Hukum Menerima Uang Jasa dari Lembaga Pembiayaan

Hukum Menerima Uang Jasa dari Lembaga Pembiayaan ; Bagaimanakah hukumnya menurut Islam ditinjau dari segi kehalalannya, bekerja mendapat gaji atau mendapat semacam uang jasa atau komisi dari perusahaan atau lembaga pembiayaan/finance yang mana dalam kegiatannya semacam mencairkan sejumlah kredit/pinjaman kepada nasabah yang bermohon dengan menjaminkan dokumen (BKPB) mobil si nasabah, jika disetujui nasabah akan menerima sejumlah dana dengan nilai tertentu dan akan membayar pokok pinjaman secara angsuran dengan mengenakan bunga dan biaya lain-lain tiap bulannya selama waktu 1, 2, atau 3 tahun.

Jika menilik aktivitas bisnis perusahaan multifinance tersebut, apa yang dipraktekkan oleh perusahaan tersebut adalah bisnis yang jelas-jelas mengandung unsur riba, yaitu riba an-nasiah.

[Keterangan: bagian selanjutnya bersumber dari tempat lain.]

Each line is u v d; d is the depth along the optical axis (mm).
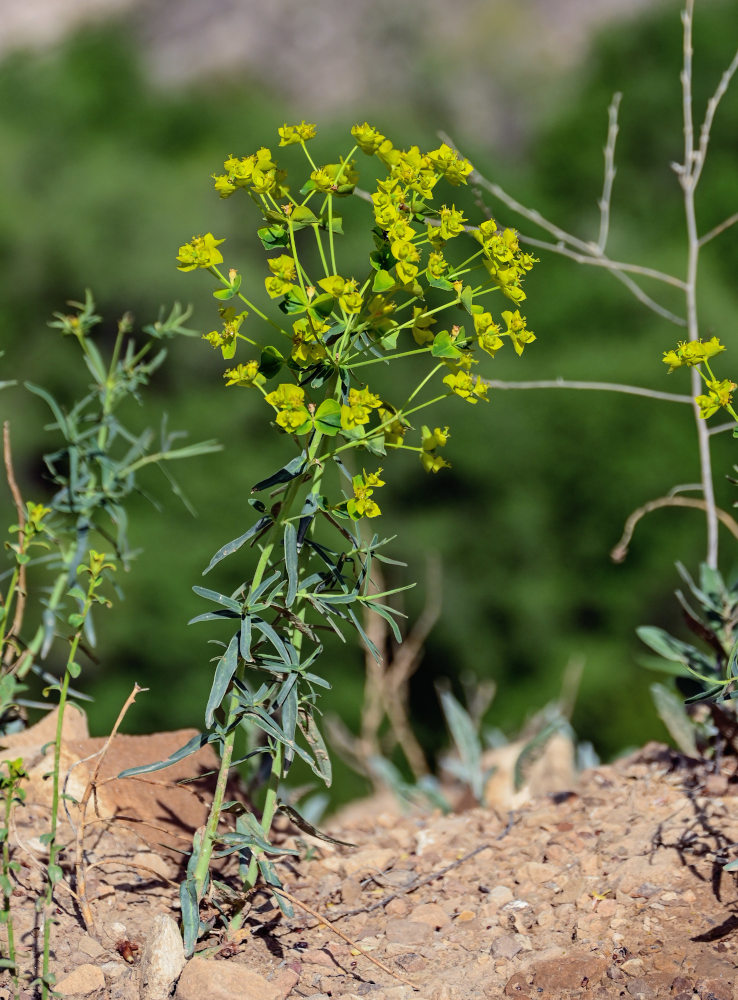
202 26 28906
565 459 15727
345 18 28047
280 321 15289
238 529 14531
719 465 15445
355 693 13609
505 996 1570
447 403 15812
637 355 15766
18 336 15797
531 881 1898
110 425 2336
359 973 1643
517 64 25609
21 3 31797
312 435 1572
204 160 18047
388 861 2068
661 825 2012
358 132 1523
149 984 1533
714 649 2201
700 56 18422
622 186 18234
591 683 15172
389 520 15781
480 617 15734
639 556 15742
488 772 3016
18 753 2102
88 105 19609
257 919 1804
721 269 16953
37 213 16234
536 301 16719
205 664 13953
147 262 15594
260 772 2299
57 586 2207
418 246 1588
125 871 1887
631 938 1664
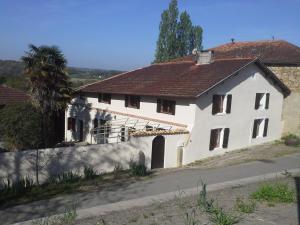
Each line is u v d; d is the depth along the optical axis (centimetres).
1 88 3073
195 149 2452
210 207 1011
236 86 2653
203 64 2991
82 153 1955
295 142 2842
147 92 2727
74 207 1176
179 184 1695
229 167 2112
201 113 2445
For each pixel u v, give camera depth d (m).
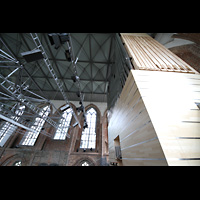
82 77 11.38
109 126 7.14
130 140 2.84
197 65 5.45
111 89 7.01
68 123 13.27
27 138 11.99
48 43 8.35
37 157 10.23
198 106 2.18
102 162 9.73
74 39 8.13
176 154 1.56
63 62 9.89
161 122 1.88
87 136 12.29
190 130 1.83
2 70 10.29
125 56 3.73
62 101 15.41
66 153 10.50
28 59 3.78
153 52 3.89
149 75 2.76
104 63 9.73
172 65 3.18
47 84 12.57
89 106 14.96
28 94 13.37
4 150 10.56
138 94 2.43
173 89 2.47
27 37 8.06
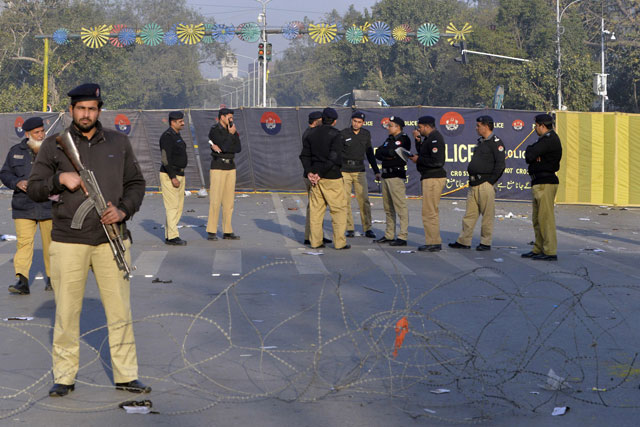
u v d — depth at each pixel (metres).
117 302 5.00
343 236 11.55
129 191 5.03
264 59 34.50
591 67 53.69
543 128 10.77
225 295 8.19
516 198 19.55
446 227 14.63
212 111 20.52
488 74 60.91
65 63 66.31
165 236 12.37
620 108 59.38
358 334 6.58
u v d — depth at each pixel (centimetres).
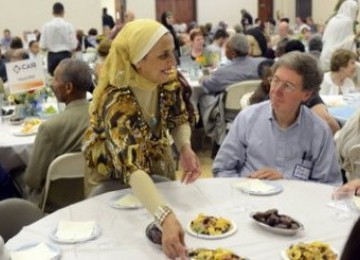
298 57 196
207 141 512
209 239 147
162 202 147
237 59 459
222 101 455
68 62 248
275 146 210
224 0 1564
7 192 244
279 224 150
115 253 140
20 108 332
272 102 203
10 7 1126
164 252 137
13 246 142
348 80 407
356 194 178
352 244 64
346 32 579
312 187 187
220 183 192
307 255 131
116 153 159
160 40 166
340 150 250
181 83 197
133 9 1455
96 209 169
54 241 146
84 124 245
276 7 1653
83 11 1173
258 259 135
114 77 168
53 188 247
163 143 193
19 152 280
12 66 328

Riba an-nasiah adalah mengenakan kelebihan tambahan pengembalian uang dalam prosentase tertentu, dari setiap pinjaman yang diberikan. Misalnya, meminjamkan Rp 100 ribu dalam jangka waktu 7 hari, dengan bunga 10 persen sebagai tambahan yang dibebankan pada peminjam. Kelebihan 10 persen inilah yang disebut sebagai riba an-nasiah.

Keharaman riba ini bersifat qath'i, atau mutlak, tanpa ada perbedaan penafsiran. Dalam QS 2 : 275, Allah secara tegas menyatakan mengharamkan riba dan menghalalkan jual beli. Bahkan Allah SWT dan Rasul-Nya secara eksplisit mengajak berperang kepada orang yang masih menggunakan riba/bunga dalam aktivitas perekonomiannya (QS 2 : 279). Ini menunjukkan bahwa dosa riba termasuk salah satu dosa besar dalam ajaran Islam.

Namun demikian, dalam kondisi sekarang, dimana sistem ribawi telah menjadi "ruh" perekonomian dunia, upaya untuk mengeliminasi sistem tersebut bukanlah pekerjaan yang mudah. Perlu kerja keras dan kerja cerdas kita semua. Yang bisa kita lakukan adalah bagaimana semaksimal mungkin mereduksi praktek-praktek berbasis riba tersebut.